Glauben hat die Dimension des Vertrauens. Das hat was mit Liebe zu tun, mit Gefühl und einem persönlichen Naheverhältnis. Wenn wir jemandem Vertrauen schenken, dann haben wir, wenn wir gesund und normal und vernunftbegabt sind, in der Regel allen Grund dazu.
Liebe Brüder und Schwestern, Jesus verlangt in keiner Weise von uns einen blinden Glauben.
Im Gegenteil.
Wir Christen haben den Vorteil, dass wir unserem Religionsgründer jederzeit und überall begegnen können. Das Problem ist, dass wir ihn hier in dieser Dimension nicht SEHEN können – und deswegen sind wir selig, wenn wir es trotzdem versuchen und für möglich halten, dass der direkte Kontakt möglich ist.
Glaube ist für Christen lebendige Beziehung mit Christus. Ja, es kommt etwas zurück – da können wir uns bei den großen Mystikern und Mystikerinnen der Kirchengeschichte vergewissern, was und wie viel.
Und Christentum bedeutet noch mehr: Das Zentrum des heutigen Evangeliums sind die Worte, die Thomas zum Schluss sagt: „Mein Herr und mein Gott!“ Das ist ein Glaubensbekenntnis.
Christ sein heißt, Jesus als Herrn zu übernehmen.
Meinungen anderer Menschen, Systeme, Karma – Schuldverstrickung – haben keine macht über uns.
Mich in allem nach ihm zu richten, nach seiner Meinung zu fragen, mit ihm mich austauschen über die Themen und alle Belange meines Lebens.
Arbeit, Familie, Gedanken, Freizeit, was ich lese, wohin ich gehe, was ich sage, gesellschaftliche, kulturelle, politische Tätigkeit … was ich esse und anziehe.
Christ sein bedeutet, zu diesem Herrn zu stehen, komme, was da wolle. Dann stellt sich die Frage nicht, ob ich am Sonntag in den Gottesdienst gehe – er lädt mich zu seiner Party – Auferstehungsparty – ein. Wie könnte ich da weg bleiben? Es stellt sich die Frage nicht, ob und wie ich bete – weil es unvorstellbar ist, mit jemandem, mit dem ich das Leben teile, nicht regelmäßig zu reden.

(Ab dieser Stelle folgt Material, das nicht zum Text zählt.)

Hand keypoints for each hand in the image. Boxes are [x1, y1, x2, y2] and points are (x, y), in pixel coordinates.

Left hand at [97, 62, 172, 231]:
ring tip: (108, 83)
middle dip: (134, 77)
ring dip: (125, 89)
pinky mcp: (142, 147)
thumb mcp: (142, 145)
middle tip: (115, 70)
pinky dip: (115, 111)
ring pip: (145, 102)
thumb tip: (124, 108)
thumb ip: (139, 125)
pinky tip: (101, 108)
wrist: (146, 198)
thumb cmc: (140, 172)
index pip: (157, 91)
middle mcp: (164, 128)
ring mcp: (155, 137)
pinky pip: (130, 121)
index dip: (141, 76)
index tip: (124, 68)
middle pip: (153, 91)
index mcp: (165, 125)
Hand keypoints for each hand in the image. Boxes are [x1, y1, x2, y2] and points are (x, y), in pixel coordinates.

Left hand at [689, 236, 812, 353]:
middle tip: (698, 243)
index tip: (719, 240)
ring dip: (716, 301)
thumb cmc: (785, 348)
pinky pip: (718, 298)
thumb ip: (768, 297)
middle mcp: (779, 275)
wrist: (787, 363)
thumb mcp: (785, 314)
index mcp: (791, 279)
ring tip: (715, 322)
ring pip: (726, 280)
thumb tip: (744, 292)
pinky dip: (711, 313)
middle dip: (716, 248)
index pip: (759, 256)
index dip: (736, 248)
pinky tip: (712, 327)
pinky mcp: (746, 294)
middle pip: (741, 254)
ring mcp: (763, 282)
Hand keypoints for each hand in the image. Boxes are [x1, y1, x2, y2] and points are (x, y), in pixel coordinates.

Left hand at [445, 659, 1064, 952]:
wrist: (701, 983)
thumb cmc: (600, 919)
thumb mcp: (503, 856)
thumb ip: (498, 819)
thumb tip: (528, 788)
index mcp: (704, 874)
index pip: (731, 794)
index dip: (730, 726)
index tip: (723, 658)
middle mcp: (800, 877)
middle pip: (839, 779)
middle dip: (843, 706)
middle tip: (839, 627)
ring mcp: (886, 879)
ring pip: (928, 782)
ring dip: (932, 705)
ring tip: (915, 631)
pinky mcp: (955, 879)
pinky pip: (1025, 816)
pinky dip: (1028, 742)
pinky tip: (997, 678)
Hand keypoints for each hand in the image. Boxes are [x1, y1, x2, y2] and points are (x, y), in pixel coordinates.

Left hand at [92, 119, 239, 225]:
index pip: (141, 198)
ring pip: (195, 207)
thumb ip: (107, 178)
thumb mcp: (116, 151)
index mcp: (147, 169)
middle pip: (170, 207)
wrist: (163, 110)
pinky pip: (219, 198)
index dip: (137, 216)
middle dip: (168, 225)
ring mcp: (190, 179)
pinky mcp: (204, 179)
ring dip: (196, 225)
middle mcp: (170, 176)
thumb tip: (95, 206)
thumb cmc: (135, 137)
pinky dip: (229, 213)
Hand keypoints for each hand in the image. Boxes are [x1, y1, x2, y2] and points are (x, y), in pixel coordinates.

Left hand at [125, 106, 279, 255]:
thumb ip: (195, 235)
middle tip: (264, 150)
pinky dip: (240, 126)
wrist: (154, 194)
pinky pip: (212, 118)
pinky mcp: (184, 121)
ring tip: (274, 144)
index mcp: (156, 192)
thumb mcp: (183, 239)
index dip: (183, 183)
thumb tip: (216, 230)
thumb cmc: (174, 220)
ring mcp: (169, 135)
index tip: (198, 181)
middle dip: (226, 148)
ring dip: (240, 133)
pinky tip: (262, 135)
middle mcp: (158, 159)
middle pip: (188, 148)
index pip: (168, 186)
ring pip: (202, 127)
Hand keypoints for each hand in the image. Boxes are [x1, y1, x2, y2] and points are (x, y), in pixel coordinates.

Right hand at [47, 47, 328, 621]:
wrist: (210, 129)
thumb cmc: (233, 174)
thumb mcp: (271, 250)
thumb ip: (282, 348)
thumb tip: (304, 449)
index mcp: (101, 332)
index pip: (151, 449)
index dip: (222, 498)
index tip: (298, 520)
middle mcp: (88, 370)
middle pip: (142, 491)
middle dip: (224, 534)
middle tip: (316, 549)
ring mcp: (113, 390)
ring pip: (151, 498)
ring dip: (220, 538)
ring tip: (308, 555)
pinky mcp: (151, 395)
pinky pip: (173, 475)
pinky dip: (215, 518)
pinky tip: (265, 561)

Es stellt sich die Frage nicht, ob ich die 10 Gebote einhalte oder mich nach dem Katechismus richte – denn wenn mir Jesus so wichtig ist, dann geht es doch gar nicht anders als ständig zu fragen was er dazu sagt … wenn ich jemanden liebe, werde ich dann machen, was den bestimmt kränken wird? … na eben.
Ja, und ich werde merken, spüren, dass Jesus wirklich da ist.
Er ist lebendige Person und zeigt mir ständig, wie gern er mich hat. Dinge gelingen. Sogenannte „Zufälle“ ereignen sich. Hass und Ärger verflüchtigen sich, Versöhnung, Friede wird möglich. Heilung geschieht. Ich weiß, was ich wissen muss, im richtigen Moment. Freude an der Arbeit, Verantwortungsbewusstsein, Pflichtgefühl. Sinn.
Plötzlich alles da.
Das Christentum ist eine Erfahrungsreligion, eine Religion der Praxis.
Schicksalsgemeinschaft auf Gedeih und Verderb.
Karl Rahner hat gesagt: Der Christ des 21. Jahrhunderts wird ein Mystiker sein, oder er wird nicht mehr sein.
Die Frage, warum die Kirche schrumpft, stellt sich nicht.
Wer von uns lebt in einer Schicksalsgemeinschaft mit Christus, hat ihn als Freund und Herrn angenommen – so wie ich das vorhin beschrieben habe?
Christentum ist eine Erfahrungsreligion.
Menschen wollen es sehen und erleben, wie andere dieses Christsein leben, damit sie es nachmachen können.
Liebe Brüder und Schwestern: Auf geht’s.